● Your goal
From the data below, return the exact lines starting at the line containing "left back paw: (648, 751)" and ending at the line containing "right front paw: (659, 722)", both included, and nothing else.

[Collected data]

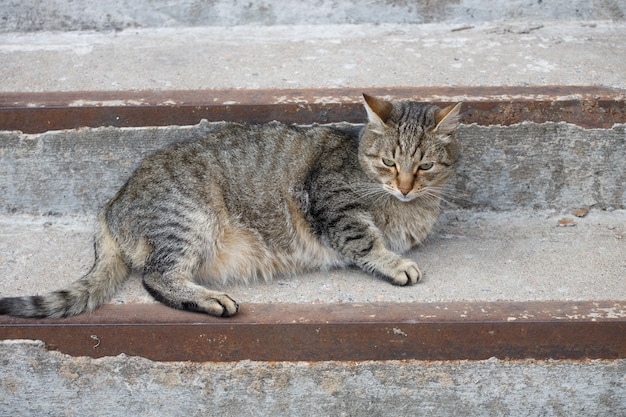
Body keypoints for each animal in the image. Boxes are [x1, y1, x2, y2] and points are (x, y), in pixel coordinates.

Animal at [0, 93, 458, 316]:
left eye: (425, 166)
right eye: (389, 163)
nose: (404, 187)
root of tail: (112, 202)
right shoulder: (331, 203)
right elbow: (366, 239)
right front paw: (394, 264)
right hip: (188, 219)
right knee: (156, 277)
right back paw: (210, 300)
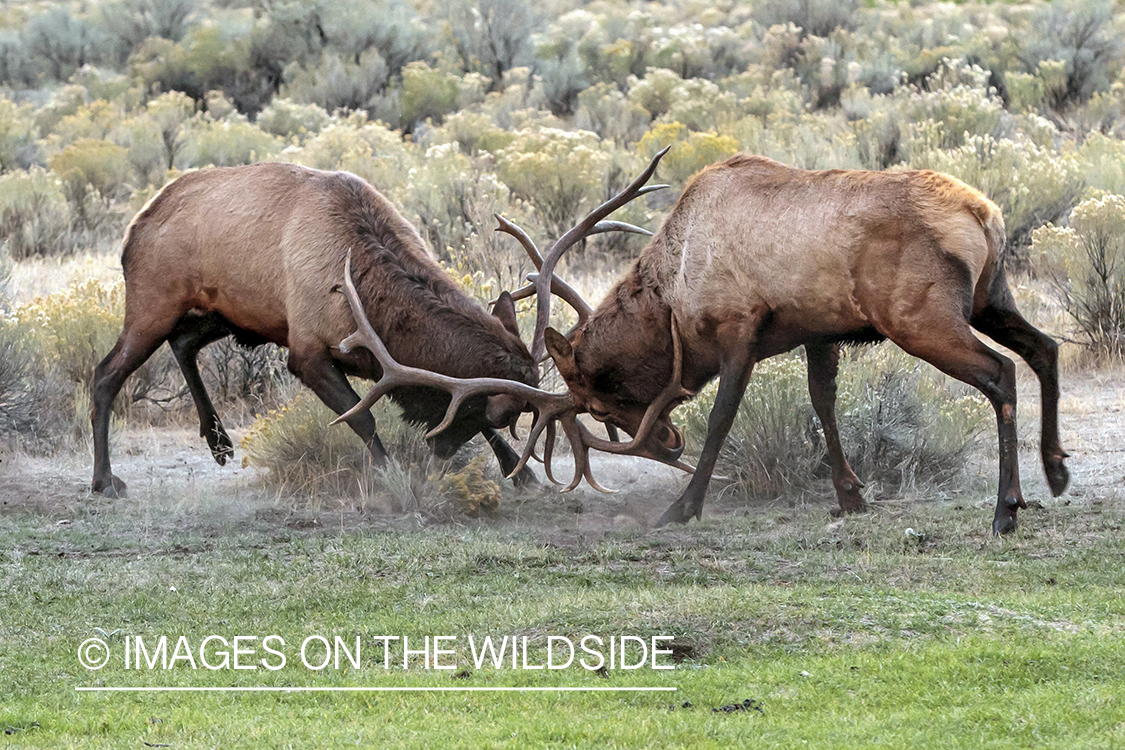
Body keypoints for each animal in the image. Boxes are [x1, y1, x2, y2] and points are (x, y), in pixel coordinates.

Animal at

...

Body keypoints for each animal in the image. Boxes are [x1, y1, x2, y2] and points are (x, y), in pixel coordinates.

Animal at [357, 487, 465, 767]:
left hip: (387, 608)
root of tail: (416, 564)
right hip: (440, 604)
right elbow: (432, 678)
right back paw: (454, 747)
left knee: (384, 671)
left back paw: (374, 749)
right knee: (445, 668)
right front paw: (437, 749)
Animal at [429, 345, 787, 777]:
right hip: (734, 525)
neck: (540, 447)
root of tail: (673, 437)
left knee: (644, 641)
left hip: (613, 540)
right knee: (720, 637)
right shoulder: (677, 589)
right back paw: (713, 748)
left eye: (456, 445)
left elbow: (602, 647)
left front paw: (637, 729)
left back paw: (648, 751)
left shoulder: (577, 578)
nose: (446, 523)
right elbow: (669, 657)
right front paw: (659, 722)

● The answer
left back paw: (648, 751)
left shoulder: (577, 578)
nose: (446, 523)
right elbow: (669, 657)
right front paw: (659, 722)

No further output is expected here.